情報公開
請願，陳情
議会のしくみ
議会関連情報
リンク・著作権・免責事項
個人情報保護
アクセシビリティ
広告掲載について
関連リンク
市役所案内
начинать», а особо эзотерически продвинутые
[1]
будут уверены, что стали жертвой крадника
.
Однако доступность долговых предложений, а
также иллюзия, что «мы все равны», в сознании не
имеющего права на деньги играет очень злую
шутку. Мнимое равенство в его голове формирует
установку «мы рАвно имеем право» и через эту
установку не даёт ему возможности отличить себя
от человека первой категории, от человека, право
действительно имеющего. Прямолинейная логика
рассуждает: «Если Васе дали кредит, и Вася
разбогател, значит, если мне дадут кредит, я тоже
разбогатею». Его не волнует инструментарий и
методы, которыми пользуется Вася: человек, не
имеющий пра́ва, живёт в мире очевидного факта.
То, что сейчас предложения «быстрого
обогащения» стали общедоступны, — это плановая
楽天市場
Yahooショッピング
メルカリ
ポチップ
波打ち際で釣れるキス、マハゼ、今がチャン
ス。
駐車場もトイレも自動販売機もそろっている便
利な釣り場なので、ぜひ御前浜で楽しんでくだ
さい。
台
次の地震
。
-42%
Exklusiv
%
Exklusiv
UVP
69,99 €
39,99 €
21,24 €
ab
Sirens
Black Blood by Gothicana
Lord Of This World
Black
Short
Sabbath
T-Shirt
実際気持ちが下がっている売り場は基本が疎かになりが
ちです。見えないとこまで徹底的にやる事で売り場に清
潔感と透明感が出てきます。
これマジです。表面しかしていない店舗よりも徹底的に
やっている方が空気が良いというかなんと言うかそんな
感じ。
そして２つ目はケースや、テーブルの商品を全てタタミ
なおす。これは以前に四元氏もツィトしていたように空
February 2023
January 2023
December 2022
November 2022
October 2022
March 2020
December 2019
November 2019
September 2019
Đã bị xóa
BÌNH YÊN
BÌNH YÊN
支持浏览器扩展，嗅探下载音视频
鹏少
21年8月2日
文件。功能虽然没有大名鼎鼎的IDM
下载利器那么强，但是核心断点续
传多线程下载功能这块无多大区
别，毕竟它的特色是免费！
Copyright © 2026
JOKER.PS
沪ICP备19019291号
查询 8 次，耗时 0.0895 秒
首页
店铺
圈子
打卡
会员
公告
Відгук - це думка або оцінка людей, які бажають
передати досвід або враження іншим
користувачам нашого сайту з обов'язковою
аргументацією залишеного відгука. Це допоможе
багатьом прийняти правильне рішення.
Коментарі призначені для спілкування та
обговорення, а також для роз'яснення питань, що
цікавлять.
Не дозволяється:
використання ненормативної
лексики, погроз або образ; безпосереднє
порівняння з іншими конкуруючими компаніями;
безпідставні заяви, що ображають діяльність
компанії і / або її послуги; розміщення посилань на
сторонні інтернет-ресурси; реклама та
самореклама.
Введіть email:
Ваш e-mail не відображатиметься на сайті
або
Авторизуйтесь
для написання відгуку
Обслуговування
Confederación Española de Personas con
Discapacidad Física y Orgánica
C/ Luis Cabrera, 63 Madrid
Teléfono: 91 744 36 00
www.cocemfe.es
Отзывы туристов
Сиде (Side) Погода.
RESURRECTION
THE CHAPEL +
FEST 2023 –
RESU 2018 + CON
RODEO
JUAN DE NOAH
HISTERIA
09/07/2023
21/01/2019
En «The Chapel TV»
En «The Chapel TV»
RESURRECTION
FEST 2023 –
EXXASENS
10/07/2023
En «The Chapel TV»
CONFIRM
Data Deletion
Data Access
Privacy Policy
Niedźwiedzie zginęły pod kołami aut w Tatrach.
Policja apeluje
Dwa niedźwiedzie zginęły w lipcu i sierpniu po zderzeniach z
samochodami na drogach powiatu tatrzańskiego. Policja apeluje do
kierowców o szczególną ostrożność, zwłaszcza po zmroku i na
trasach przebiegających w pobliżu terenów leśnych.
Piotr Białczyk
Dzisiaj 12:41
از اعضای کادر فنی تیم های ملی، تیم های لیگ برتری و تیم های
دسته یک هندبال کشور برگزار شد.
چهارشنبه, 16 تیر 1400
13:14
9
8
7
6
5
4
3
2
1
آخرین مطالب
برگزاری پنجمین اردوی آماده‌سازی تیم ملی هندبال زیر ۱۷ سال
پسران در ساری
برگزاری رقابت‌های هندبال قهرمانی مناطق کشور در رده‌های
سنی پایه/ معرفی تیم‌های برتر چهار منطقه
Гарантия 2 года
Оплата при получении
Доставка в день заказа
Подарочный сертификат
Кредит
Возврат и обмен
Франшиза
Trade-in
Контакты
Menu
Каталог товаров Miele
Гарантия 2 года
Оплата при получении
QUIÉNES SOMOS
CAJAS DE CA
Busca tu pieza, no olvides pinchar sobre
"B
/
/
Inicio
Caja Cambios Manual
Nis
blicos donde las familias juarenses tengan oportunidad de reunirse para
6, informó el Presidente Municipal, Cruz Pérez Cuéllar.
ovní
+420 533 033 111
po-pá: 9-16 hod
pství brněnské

◆ ◆ ◆ ◆ ◆ ◆ ◆

Assignment> Transcribe the material above. Change nothing in it.

Exercise answer>
情報公開
請願，陳情
議会のしくみ
議会関連情報
リンク・著作権・免責事項
個人情報保護
アクセシビリティ
広告掲載について
関連リンク
市役所案内
начинать», а особо эзотерически продвинутые
[1]
будут уверены, что стали жертвой крадника
.
Однако доступность долговых предложений, а
также иллюзия, что «мы все равны», в сознании не
имеющего права на деньги играет очень злую
шутку. Мнимое равенство в его голове формирует
установку «мы рАвно имеем право» и через эту
установку не даёт ему возможности отличить себя
от человека первой категории, от человека, право
действительно имеющего. Прямолинейная логика
рассуждает: «Если Васе дали кредит, и Вася
разбогател, значит, если мне дадут кредит, я тоже
разбогатею». Его не волнует инструментарий и
методы, которыми пользуется Вася: человек, не
имеющий пра́ва, живёт в мире очевидного факта.
То, что сейчас предложения «быстрого
обогащения» стали общедоступны, — это плановая
楽天市場
Yahooショッピング
メルカリ
ポチップ
波打ち際で釣れるキス、マハゼ、今がチャン
ス。
駐車場もトイレも自動販売機もそろっている便
利な釣り場なので、ぜひ御前浜で楽しんでくだ
さい。
台
次の地震
。
-42%
Exklusiv
%
Exklusiv
UVP
69,99 €
39,99 €
21,24 €
ab
Sirens
Black Blood by Gothicana
Lord Of This World
Black
Short
Sabbath
T-Shirt
実際気持ちが下がっている売り場は基本が疎かになりが
ちです。見えないとこまで徹底的にやる事で売り場に清
潔感と透明感が出てきます。
これマジです。表面しかしていない店舗よりも徹底的に
やっている方が空気が良いというかなんと言うかそんな
感じ。
そして２つ目はケースや、テーブルの商品を全てタタミ
なおす。これは以前に四元氏もツィトしていたように空
February 2023
January 2023
December 2022
November 2022
October 2022
March 2020
December 2019
November 2019
September 2019
Đã bị xóa
BÌNH YÊN
BÌNH YÊN
支持浏览器扩展，嗅探下载音视频
鹏少
21年8月2日
文件。功能虽然没有大名鼎鼎的IDM
下载利器那么强，但是核心断点续
传多线程下载功能这块无多大区
别，毕竟它的特色是免费！
Copyright © 2026
JOKER.PS
沪ICP备19019291号
查询 8 次，耗时 0.0895 秒
首页
店铺
圈子
打卡
会员
公告
Відгук - це думка або оцінка людей, які бажають
передати досвід або враження іншим
користувачам нашого сайту з обов'язковою
аргументацією залишеного відгука. Це допоможе
багатьом прийняти правильне рішення.
Коментарі призначені для спілкування та
обговорення, а також для роз'яснення питань, що
цікавлять.
Не дозволяється:
використання ненормативної
лексики, погроз або образ; безпосереднє
порівняння з іншими конкуруючими компаніями;
безпідставні заяви, що ображають діяльність
компанії і / або її послуги; розміщення посилань на
сторонні інтернет-ресурси; реклама та
самореклама.
Введіть email:
Ваш e-mail не відображатиметься на сайті
або
Авторизуйтесь
для написання відгуку
Обслуговування
Confederación Española de Personas con
Discapacidad Física y Orgánica
C/ Luis Cabrera, 63 Madrid
Teléfono: 91 744 36 00
www.cocemfe.es
Отзывы туристов
Сиде (Side) Погода.
RESURRECTION
THE CHAPEL +
FEST 2023 –
RESU 2018 + CON
RODEO
JUAN DE NOAH
HISTERIA
09/07/2023
21/01/2019
En «The Chapel TV»
En «The Chapel TV»
RESURRECTION
FEST 2023 –
EXXASENS
10/07/2023
En «The Chapel TV»
CONFIRM
Data Deletion
Data Access
Privacy Policy
Niedźwiedzie zginęły pod kołami aut w Tatrach.
Policja apeluje
Dwa niedźwiedzie zginęły w lipcu i sierpniu po zderzeniach z
samochodami na drogach powiatu tatrzańskiego. Policja apeluje do
kierowców o szczególną ostrożność, zwłaszcza po zmroku i na
trasach przebiegających w pobliżu terenów leśnych.
Piotr Białczyk
Dzisiaj 12:41
از اعضای کادر فنی تیم های ملی، تیم های لیگ برتری و تیم های
دسته یک هندبال کشور برگزار شد.
چهارشنبه, 16 تیر 1400
13:14
9
8
7
6
5
4
3
2
1
آخرین مطالب
برگزاری پنجمین اردوی آماده‌سازی تیم ملی هندبال زیر ۱۷ سال
پسران در ساری
برگزاری رقابت‌های هندبال قهرمانی مناطق کشور در رده‌های
سنی پایه/ معرفی تیم‌های برتر چهار منطقه
Гарантия 2 года
Оплата при получении
Доставка в день заказа
Подарочный сертификат
Кредит
Возврат и обмен
Франшиза
Trade-in
Контакты
Menu
Каталог товаров Miele
Гарантия 2 года
Оплата при получении
QUIÉNES SOMOS
CAJAS DE CA
Busca tu pieza, no olvides pinchar sobre
"B
/
/
Inicio
Caja Cambios Manual
Nis
blicos donde las familias juarenses tengan oportunidad de reunirse para
6, informó el Presidente Municipal, Cruz Pérez Cuéllar.
ovní
+420 533 033 111
po-pá: 9-16 hod
pství brněnské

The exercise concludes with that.